____ Working data
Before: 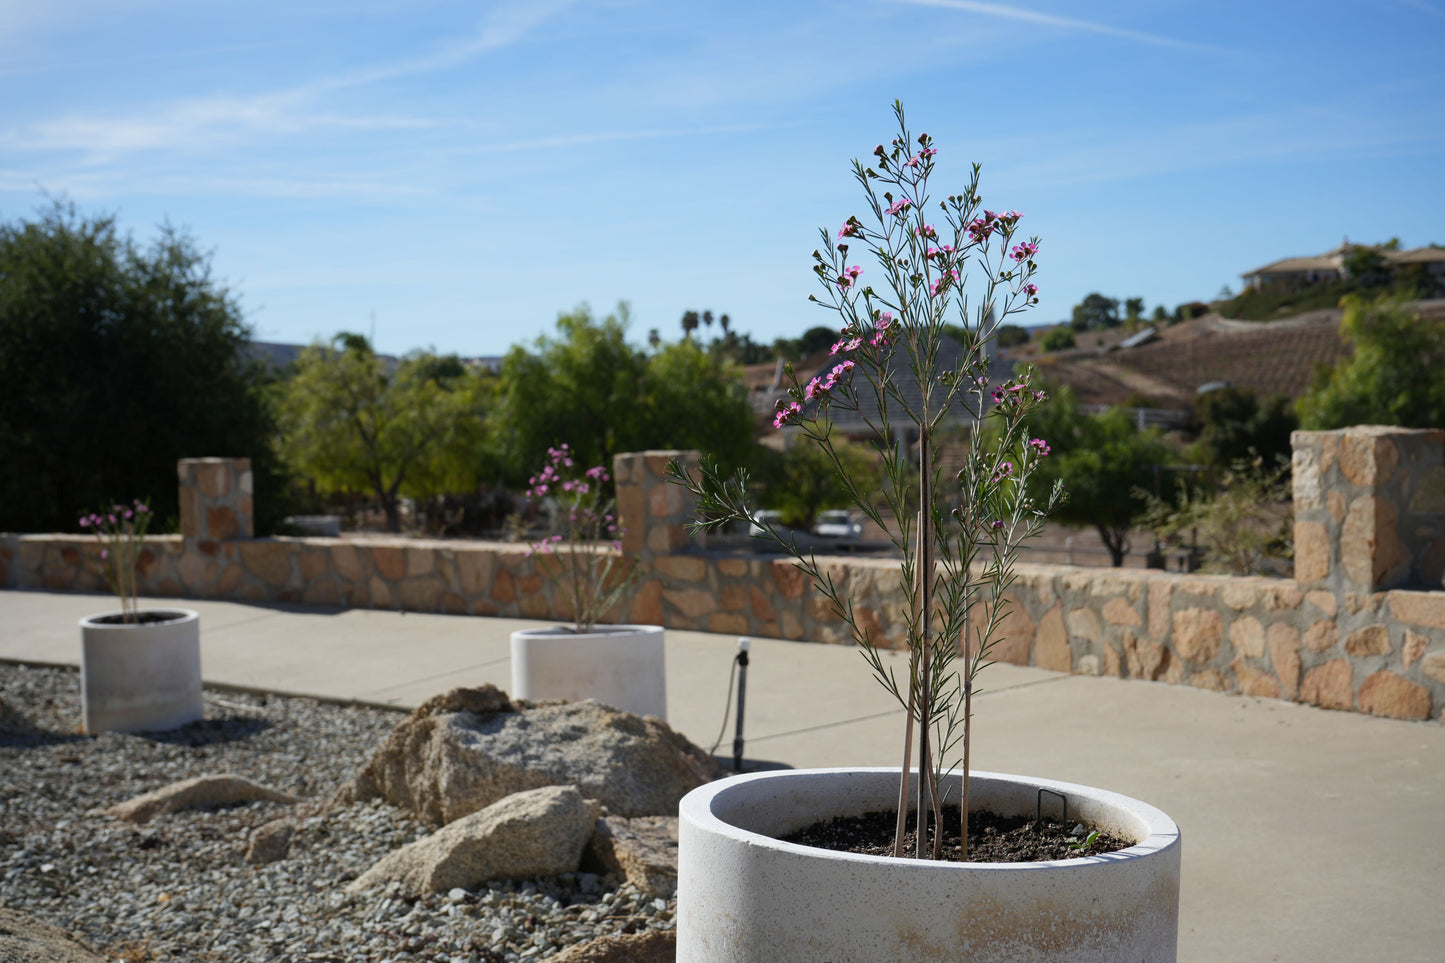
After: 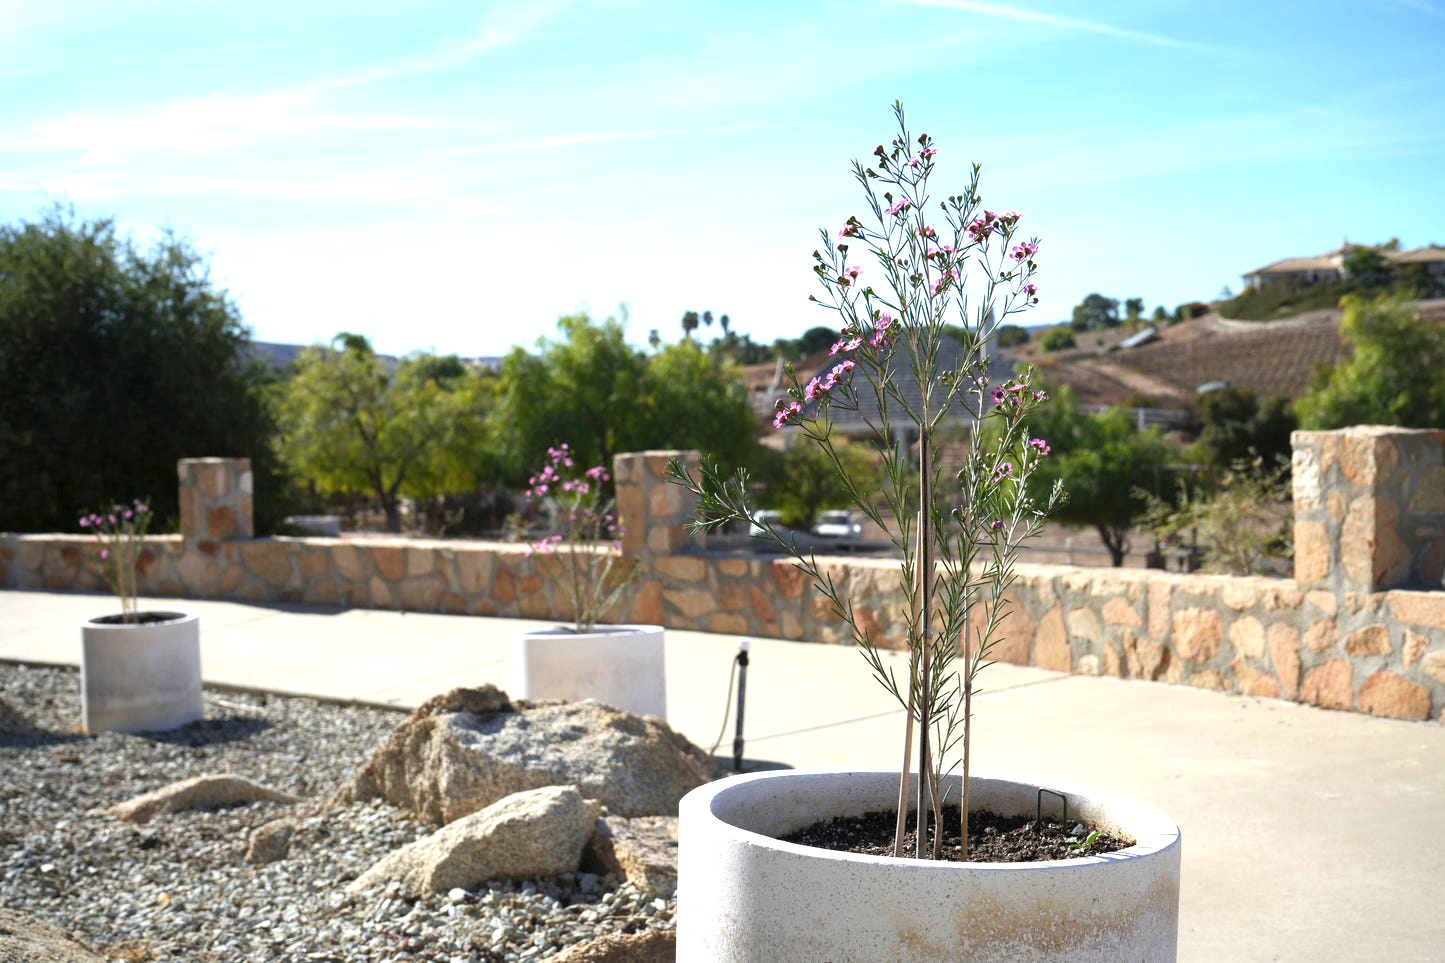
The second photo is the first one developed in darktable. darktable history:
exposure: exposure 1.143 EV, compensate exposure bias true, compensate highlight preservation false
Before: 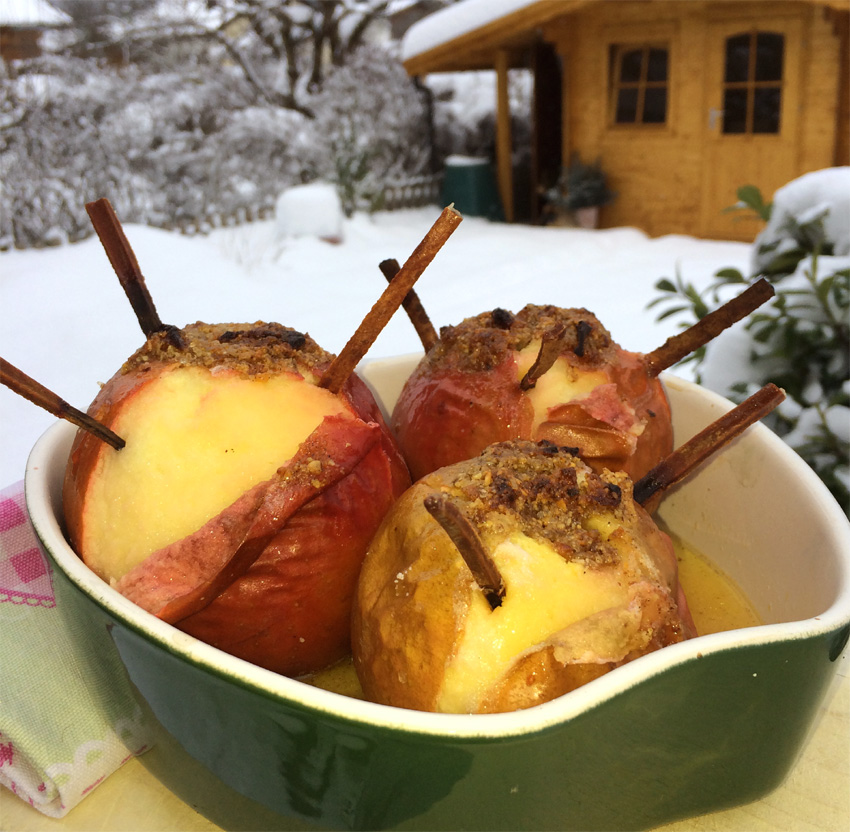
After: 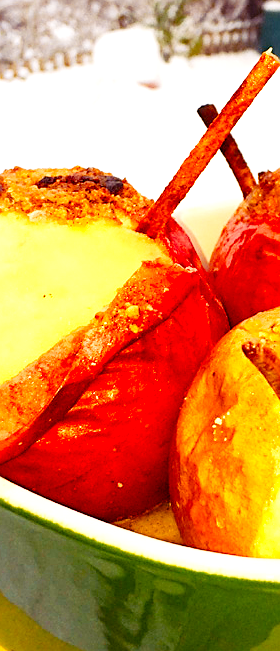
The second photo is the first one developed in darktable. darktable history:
________
What to produce —
Can you rewrite the entries above with "photo" swapped for "image" and everything else unchanged, leaving the pictures out?

Output of the exercise —
Before: 
After: 
The second image is the first one developed in darktable. darktable history:
exposure: exposure 1.143 EV, compensate exposure bias true, compensate highlight preservation false
Before: 
After: 
The second image is the first one developed in darktable. darktable history:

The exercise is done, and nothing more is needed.